7. Il ressort des pièces du dossier que le préfet de la Seine-Saint-Denis a saisi la commission du titre de séjour et que celle-ci a émis un avis défavorable au renouvellement de la carte de séjour pluriannuelle de M. B le 21 novembre 2023, lequel ne s’était pas présenté devant la commission. Le jugement attaqué a annulé l’arrêté refusant le renouvellement de la carte de séjour au motif que le préfet ne justifiait pas de la régularité de la notification du courrier de convocation de M. B à la séance de ladite commission. Si le préfet de la Seine-Saint-Denis produit, pour la première fois en appel, l’avis de réception postal indiquant la date du 26 septembre comme étant la date de présentation du pli à l’adresse du destinataire, l’absence d’indication claire du motif de non-distribution ne permet pas d’établir que la convocation de M. B à la séance de la commission du titre de séjour lui a été régulièrement notifiée.
8. Il résulte de ce qui précède que le préfet de la Seine-Saint-Denis n’est pas fondé à soutenir que c’est à tort que, par le jugement attaqué, le tribunal administratif de Montreuil a annulé l’arrêté du 15 mars 2024 et lui a enjoint de réexaminer la situation de M. B dans un délai de quatre mois à compter de la notification du jugement et lui délivrer une autorisation provisoire de séjour.

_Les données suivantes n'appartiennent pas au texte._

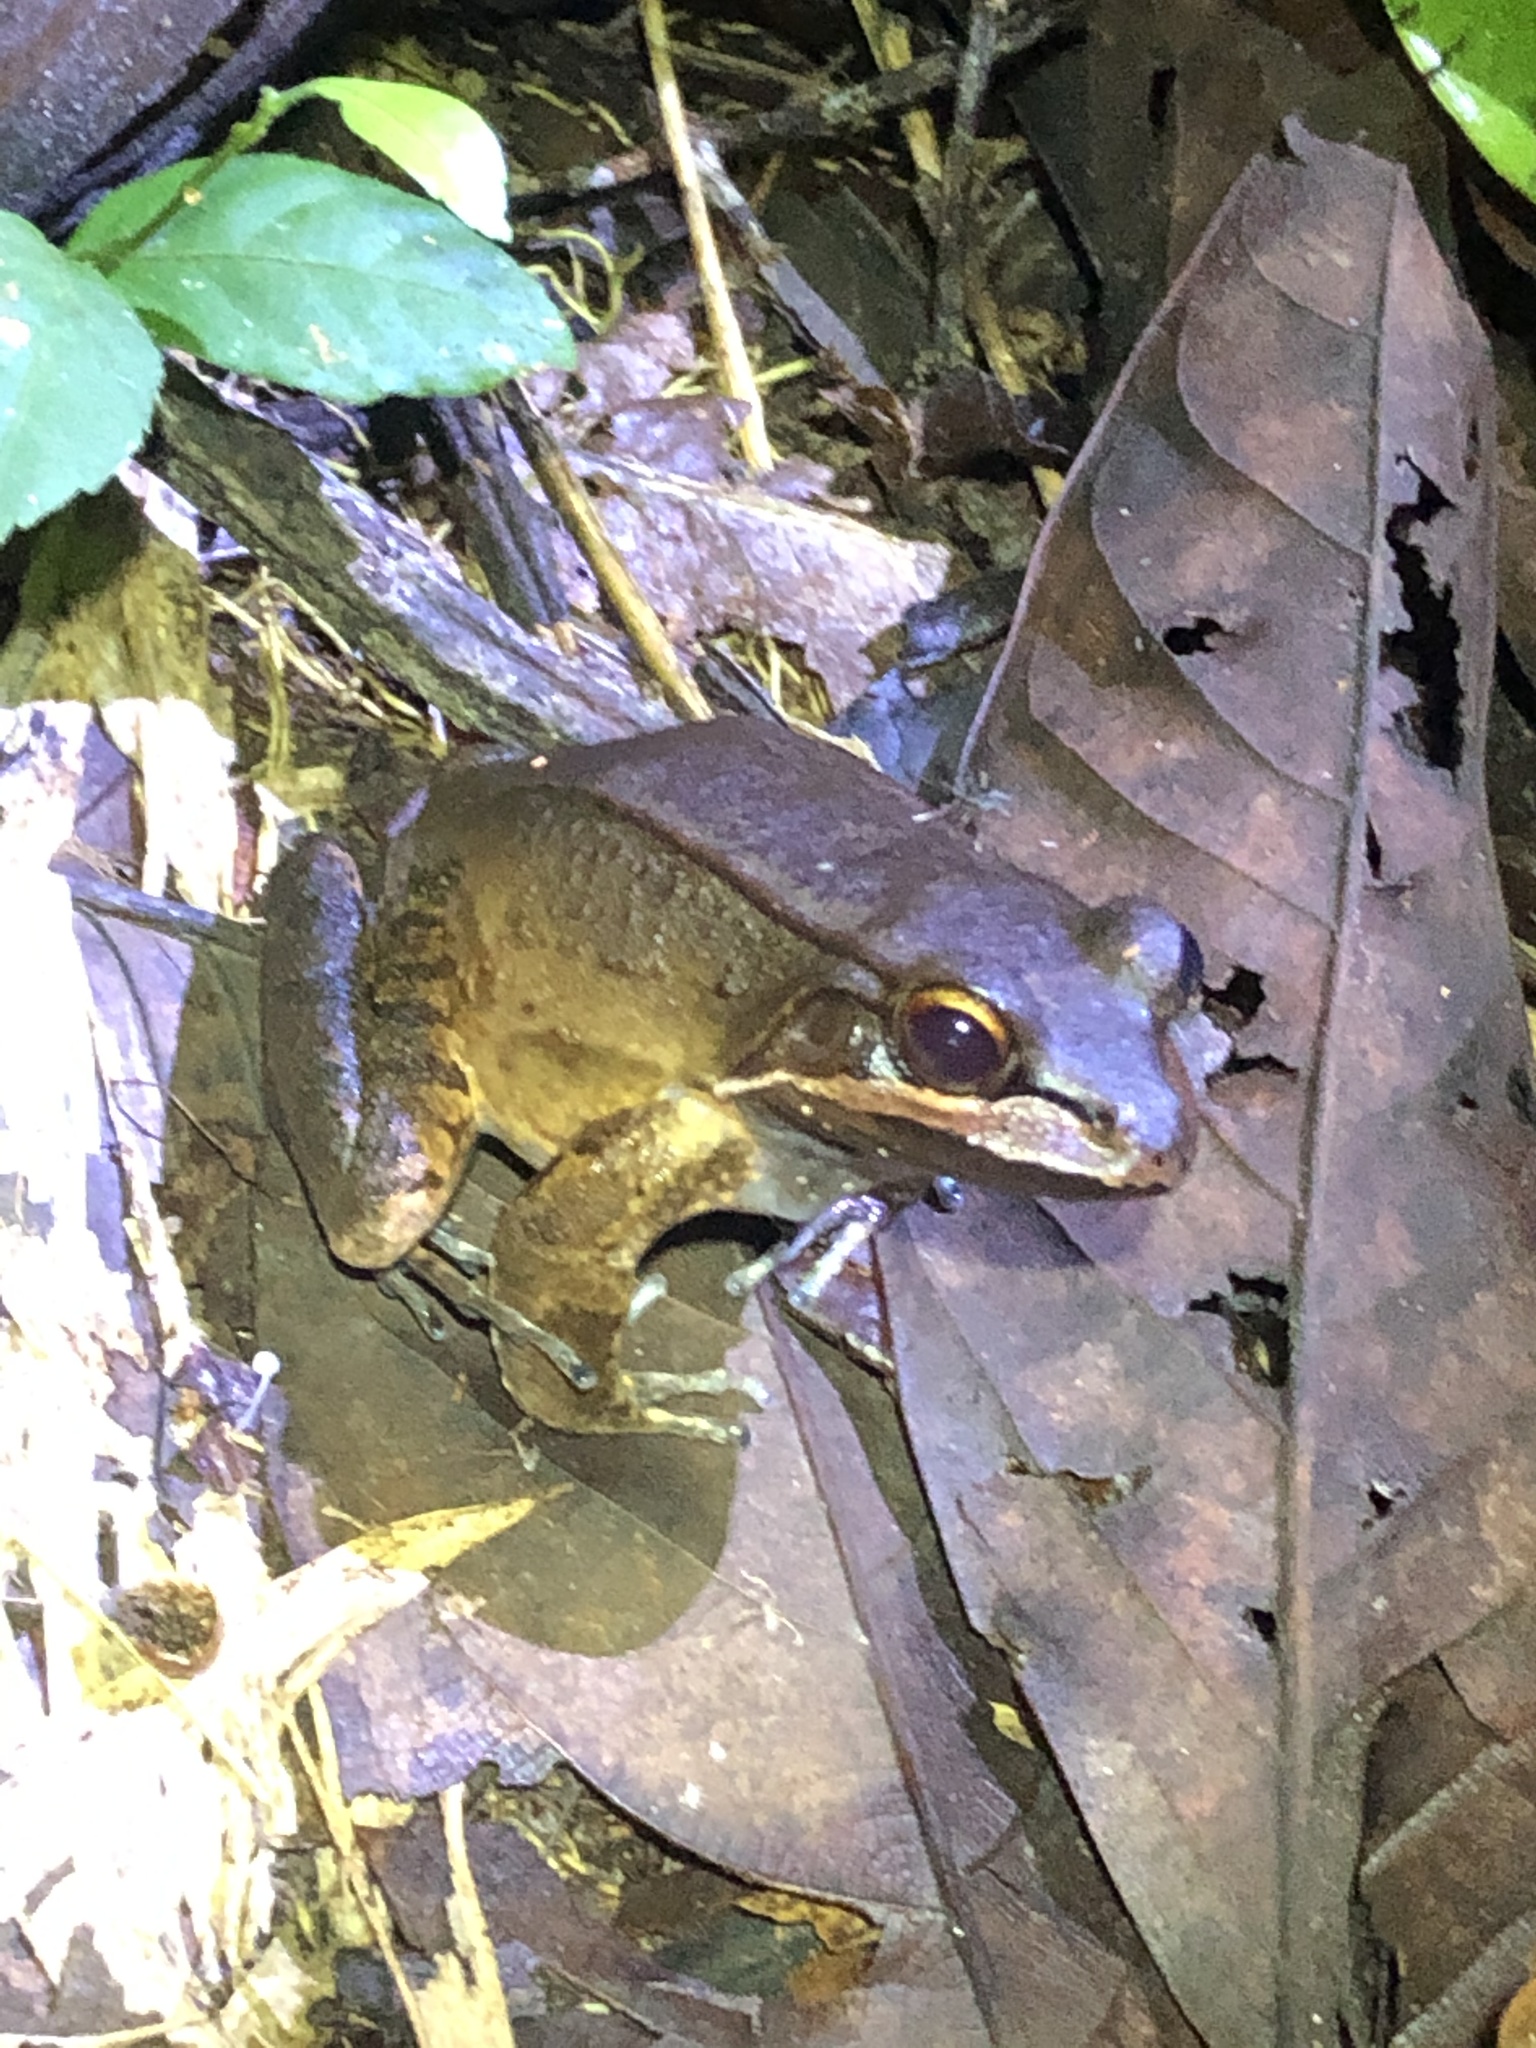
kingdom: Animalia
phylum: Chordata
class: Amphibia
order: Anura
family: Leptodactylidae
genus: Leptodactylus
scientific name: Leptodactylus rhodomystax
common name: Loreto white-lipped frog
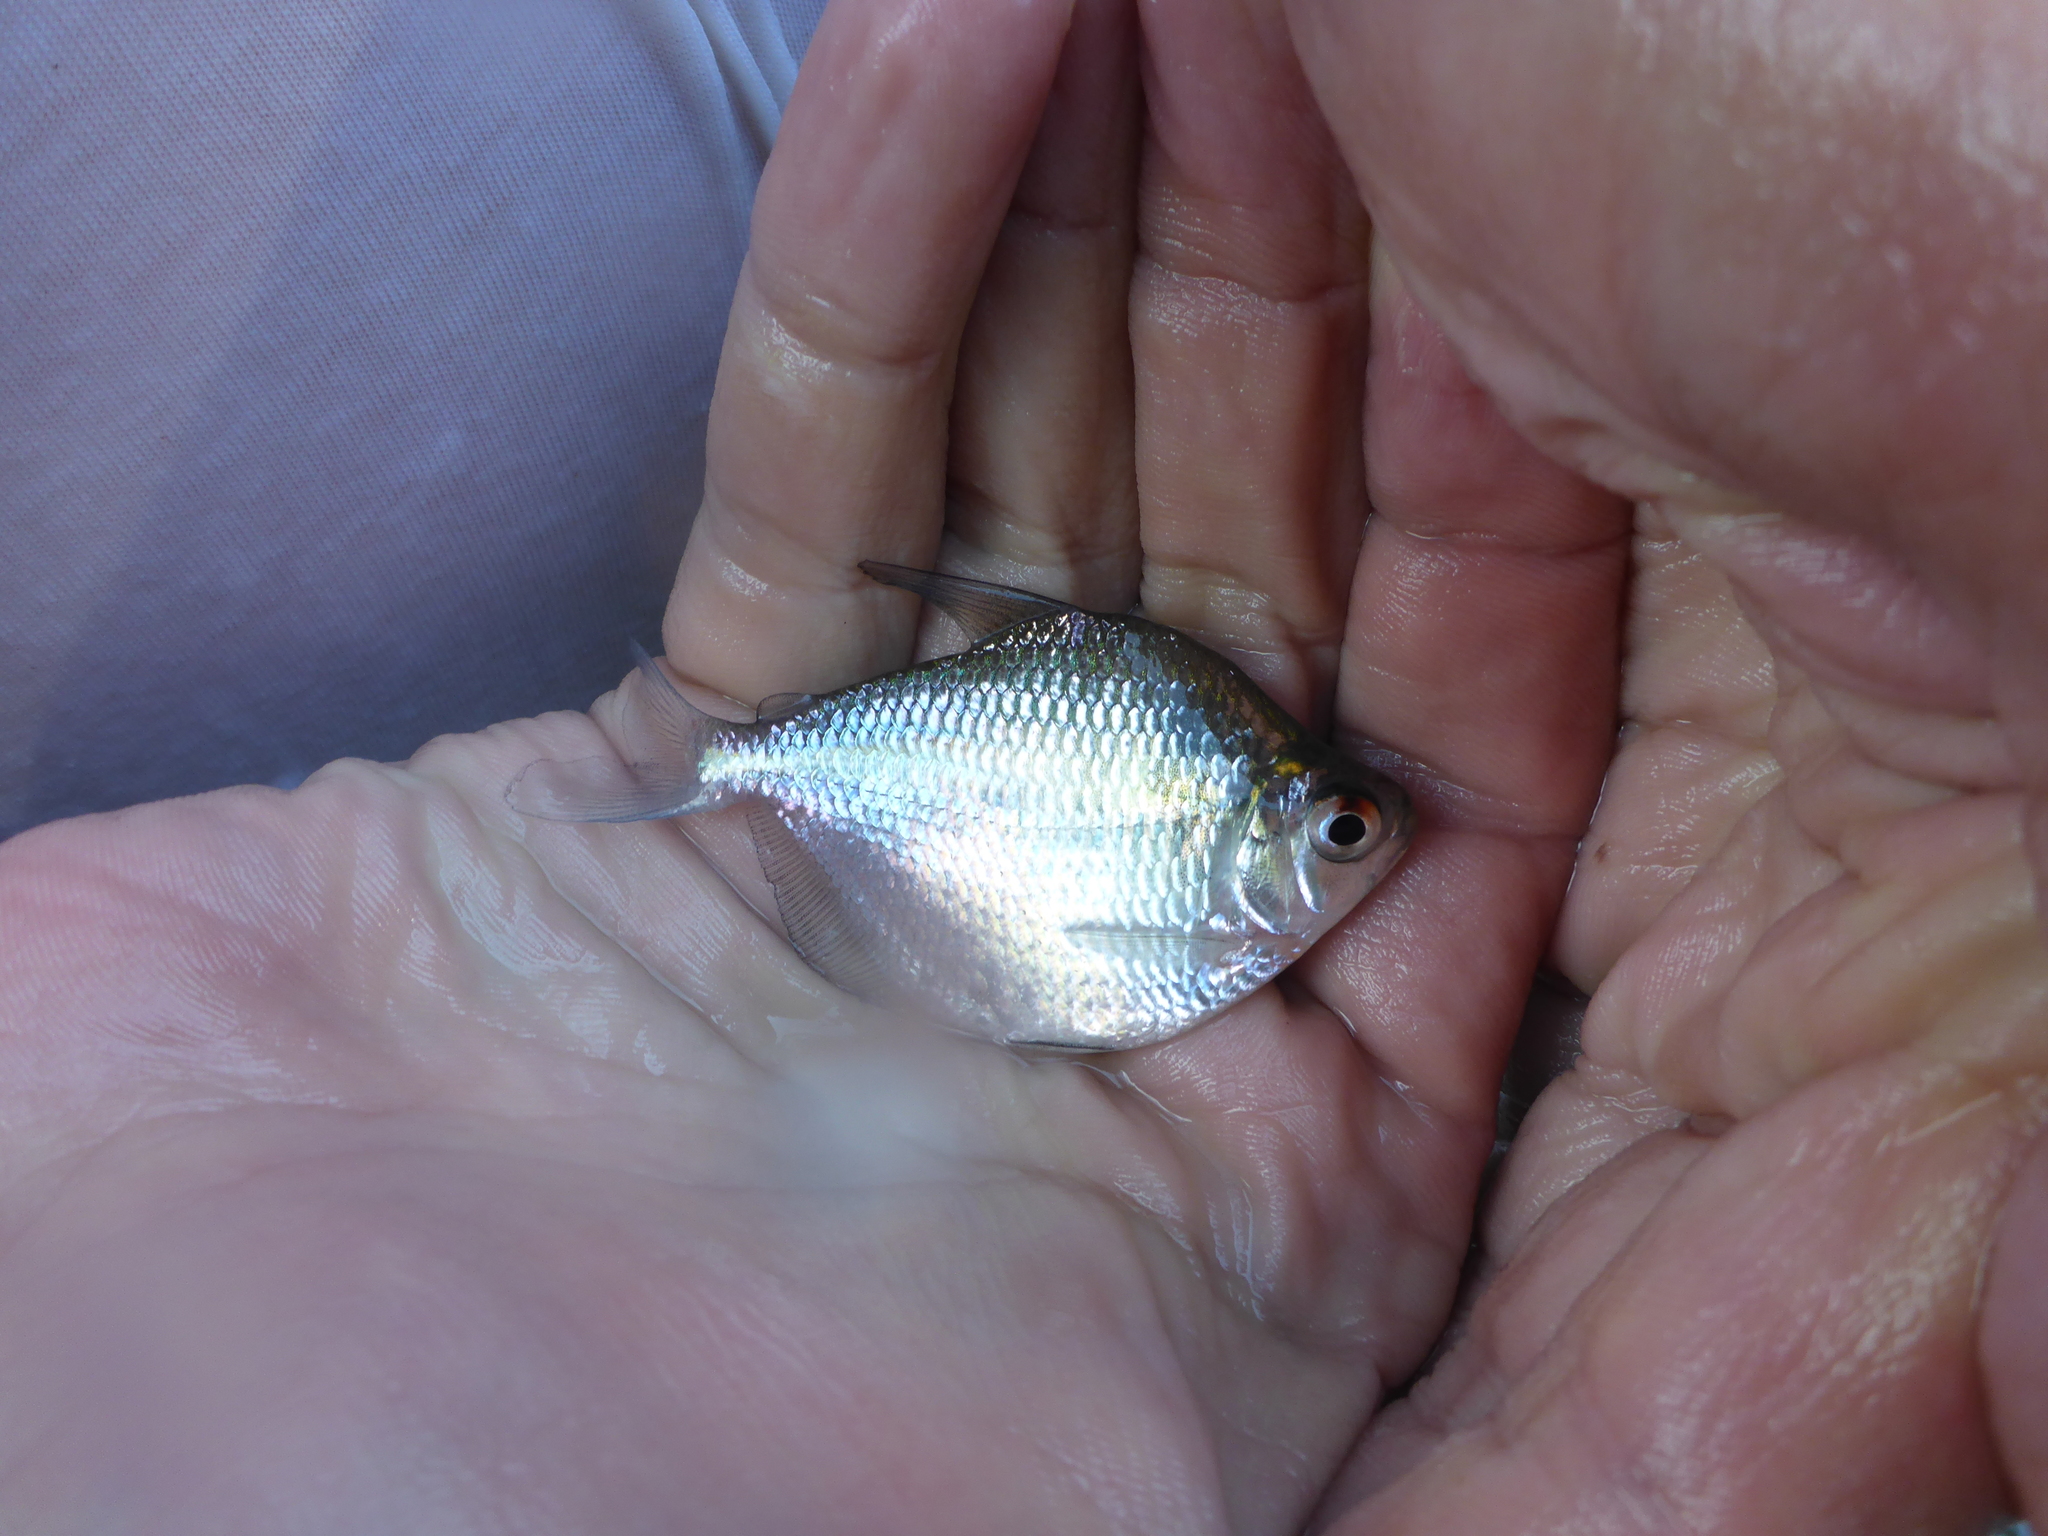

Sur les conclusions subsidiaires de M. B aux fins d’annulation et d’injonction :
9. Le présent arrêt, qui rejette la requête du préfet de la Seine-Saint-Denis, n’implique pas l’annulation de l’arrêté litigieux du 15 mars 2024, ni aucune mesure d’exécution. Par suite, les conclusions présentées par M. B tendant à l’annulation de l’arrêté précité et à ce qu’il soit enjoint au préfet de lui délivrer une carte de résident, ou à défaut, une carte de séjour temporaire portant la mention « vie privée et familiale » sous astreinte doivent être rejetées.
Sur la requête n° 25PA00524 :
10. La Cour se prononçant, par le présent arrêt, sur la requête n° 25PA00523 du préfet de la Seine-Saint-Denis tendant à l’annulation du jugement du tribunal administratif de Montreuil du 10 janvier 2025, il n’y a plus lieu de statuer sur les conclusions de la requête n° 25PA00524 tendant à ce qu’il soit sursis à l’exécution de ce jugement.
Sur les frais liés au litige :
11. Il y a lieu de mettre à la charge de l’Etat, sur le fondement de l’article L. 761-1 du code de justice administrative, le versement à M. B d’une somme de 1 000 euros.
DECIDE :
Article 1er : Il n’y a pas lieu de statuer sur la requête n° 25PA00524 du préfet de la Seine-Saint-Denis.
Article 2 : La requête n° 25PA00523 du préfet de la Seine-Saint-Denis est rejetée.
Article 3 : L’Etat versera à M. B la somme de 1 000 euros au titre de l’article L. 761-1 du code de justice administrative.
Article 4 : Le présent arrêt sera notifié à M. A B et au ministre d’Etat, ministre de l’intérieur et au préfet de la Seine-Saint-Denis.
Délibéré après l’audience du 21 mai 2025, à laquelle siégeaient :
— Mme Vidal, présidente de chambre,
— Mme Bories, présidente assesseure,
— Mme Breillon, première conseillère,
Rendu public par mise à disposition au greffe le 4 juin 2025.
La rapporteure,
A. BREILLONLa présidente,
S. VIDAL
Le greffier,
C. MONGIS
La République mande et ordonne au ministre d’Etat, ministre de l’intérieur, en ce qui le concerne et à tous commissaires de justice à ce requis en ce qui concerne les voies de droit commun, contre les parties privées, de pourvoir à l’exécution de la présente décision.